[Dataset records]
·····

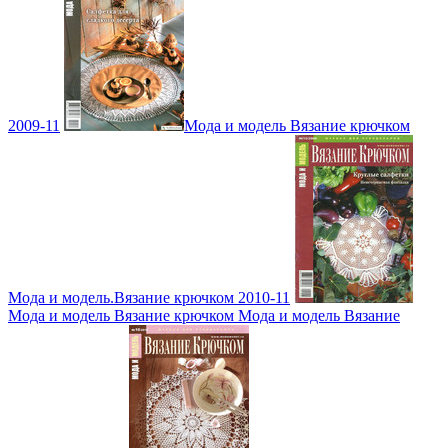
2009-11
Мода и модель Вязание крючком
Мода и модель.Вязание крючком 2010-11
Мода и модель Вязание крючком Мода и модель Вязание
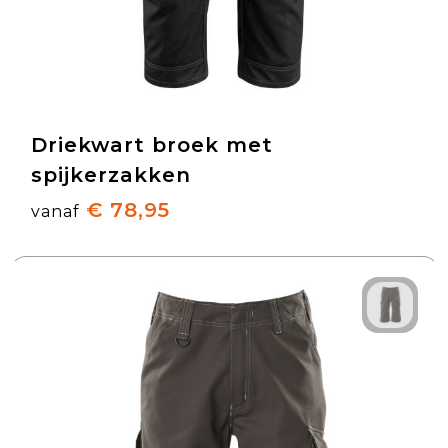
Driekwart broek met
spijkerzakken
€ 78,95
vanaf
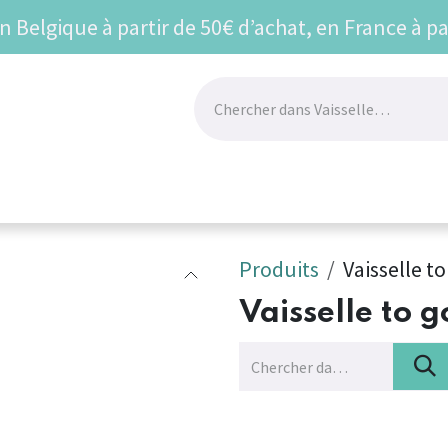
en Belgique à partir de 50€ d’achat, en France à pa
UR
BEST SELLERS
VU SUR LES RESEAUX
Prom
Produits
Vaisselle to
Vaisselle to g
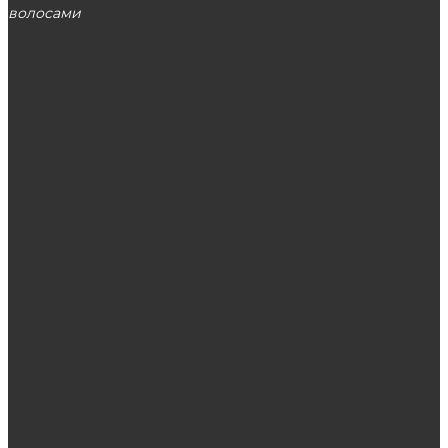
волосами
МОСКВА
ЭТО ПОПУЛЯРНО
Жалоба на парикмахера: как оформить?
Установка кондиционера: правила удачного
выбора
Чулки — как правильно выбрать и носить?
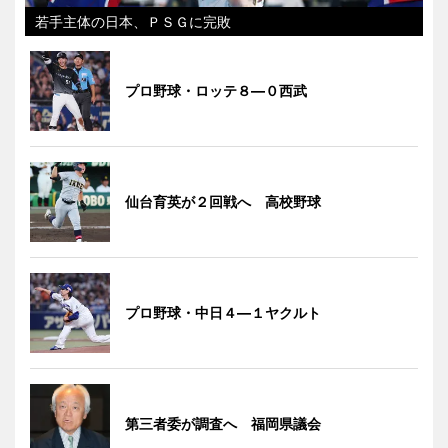
若手主体の日本、ＰＳＧに完敗
プロ野球・ロッテ８―０西武
仙台育英が２回戦へ 高校野球
プロ野球・中日４―１ヤクルト
第三者委が調査へ 福岡県議会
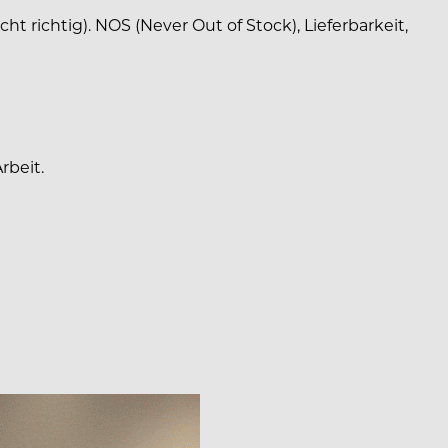
cht richtig). NOS (Never Out of Stock), Lieferbarkeit,
rbeit.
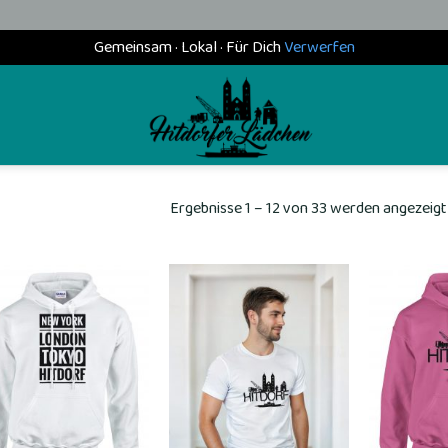
Gemeinsam · Lokal · Für Dich
Verwerfen
Ergebnisse 1 – 12 von 33 werden angezeigt
Add to
Add to
wishlist
wishlist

·····

Return each line from the records that includes the word "Мода".

• [Answer space]:
Мода и модель Вязание крючком
Мода и модель.Вязание крючком 2010-11
Мода и модель Вязание крючком Мода и модель Вязание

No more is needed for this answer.